If a state superintendent were going to step into the fray, DeKalb, Georgia’s third-largest school district, is a likely place for it to occur. Three factors draw inordinate attention to political dramas in DeKalb Schools.
First, the 92,000-student district is in the metro area, where there is lots of news coverage. Other school districts in Georgia hire school chiefs weighted down with troubling baggage. But there are few newspapers or TV stations watching the process.
Second, DeKalb sheds superintendents with disturbing frequency. The DeKalb board chose Devon Horton after a seven-month search to replace Cheryl Watson-Harris, hired in 2020 from the New York City Department of Education and fired less than two years later. The board enticed Tinsley out of retirement to lead the district as interim. Counting interims, Horton would be the district’s ninth superintendent in 13 years.
Third, the parent base in DeKalb springs into action quickly and forcefully when roused. These are parents who will delve deeply into a candidate’s achievements and failures from current and former districts. Horton’s background gives these parents some legitimate grounds for concern.
As reported by the AJC’s DeKalb schools reporter Cassidy Alexander: Horton filed for bankruptcy in 2006 and again in 2015. Records show he had hundreds of thousands of dollars in debt. Horton now leads the Evanston/Skokie School District 65 in Illinois, which has 6,500 students and no high schools. As Alexander reported, DeKalb is 14 times the size of Horton’s current district.
Along with State Superintendent Woods, others want Tinsley to stay put, including school board member Joyce Morley, who told the AJC, “Tinsley was in the top five ... It came down to him or her.”
The DeKalb-based Georgia Federation of Teachers has also questioned Horton’s selection, asking the school board members to allow “more top candidates to be seen and heard” in an email last week. “Since our recent 15-year history is so checkered, our taxes are constantly rising, and the state has a weapon to take over school districts, I strongly caution this board per its selection and hiring of this candidate,” wrote federation President Verdaillia Turner.
On her Facebook page, school board member Allyson Gevertz defended the board’s choice of Horton, writing, “We understand there may be concerns regarding Dr.

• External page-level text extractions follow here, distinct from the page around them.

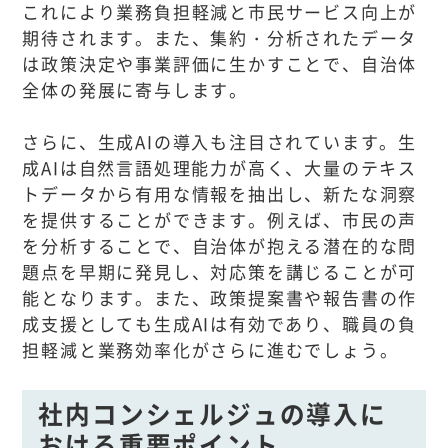
これにより業務負担軽減と市民サービス向上が
期待されます。また、集約・分析されたデータ
は政策決定や事業評価に生かすことで、自治体
全体の発展に寄与します。
さらに、生成AIの導入も注目されています。生
成AIは自然言語処理能力が高く、大量のテキス
トデータから有用な情報を抽出し、新たな洞察
を提供することができます。例えば、市民の声
を分析することで、自治体が抱える潜在的な問
題点を早期に発見し、対応策を講じることが可
能となります。また、政策提案書や報告書の作
成支援としても生成AIは有効であり、職員の負
担軽減と業務効率化がさらに進むでしょう。
社内コンシェルジュの導入に
おける重要ポイント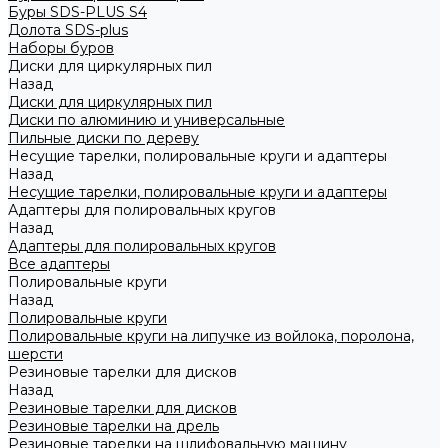
Буры SDS-PLUS S4
Долота SDS-plus
Наборы буров
Диски для циркулярных пил
Назад
Диски для циркулярных пил
Диски по алюминию и универсальные
Пильные диски по дереву
Несущие тарелки, полировальные круги и адаптеры
Назад
Несущие тарелки, полировальные круги и адаптеры
Адаптеры для полировальных кругов
Назад
Адаптеры для полировальных кругов
Все адаптеры
Полировальные круги
Назад
Полировальные круги
Полировальные круги на липучке из войлока, поролона,
шерсти
Резиновые тарелки для дисков
Назад
Резиновые тарелки для дисков
Резиновые тарелки на дрель
Резиновые тарелки на шлифовальную машину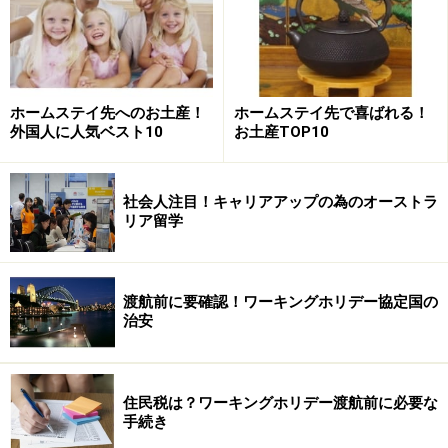
ホームステイ先へのお土産！
ホームステイ先で喜ばれる！
外国人に人気ベスト10
お土産TOP10
社会人注目！キャリアアップの為のオーストラ
リア留学
渡航前に要確認！ワーキングホリデー協定国の
治安
住民税は？ワーキングホリデー渡航前に必要な
手続き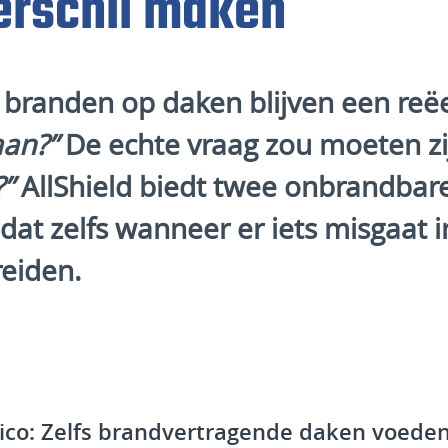
verschil maken
 branden op daken blijven een reëel
aan?”
De echte vraag zou moeten zi
?”
AllShield biedt twee onbrandbar
dat zelfs wanneer er iets misgaat i
reiden.
ico: Zelfs brandvertragende daken voeden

Horton coming to the DeKalb County School District from a smaller school system ... Dr. Horton served as Chief of Schools in the Jefferson County Public Schools in Kentucky, which at approximately 101,000 students, is larger than DCSD and its 92,0000 students. These professional experiences provide a unique perspective on how to navigate the complexities of varied school populations.”
Eight community members addressed the school board Monday night about the superintendent search and the need for consistency. Lance Hammonds, president of the NAACP DeKalb branch, told the board that DeKalb must have a visionary leader who will stay in the role long enough to make real change.
“We are asking you to stop the revolving door of superintendents,” said Hammonds. “Get it right this time. If, in a couple of years, we are here again looking for another superintendent, we must hold each and every one of you accountable for the decisions you make that fail our students. This is a moment in time when you must have the courage to determine what is best for our children and do it.”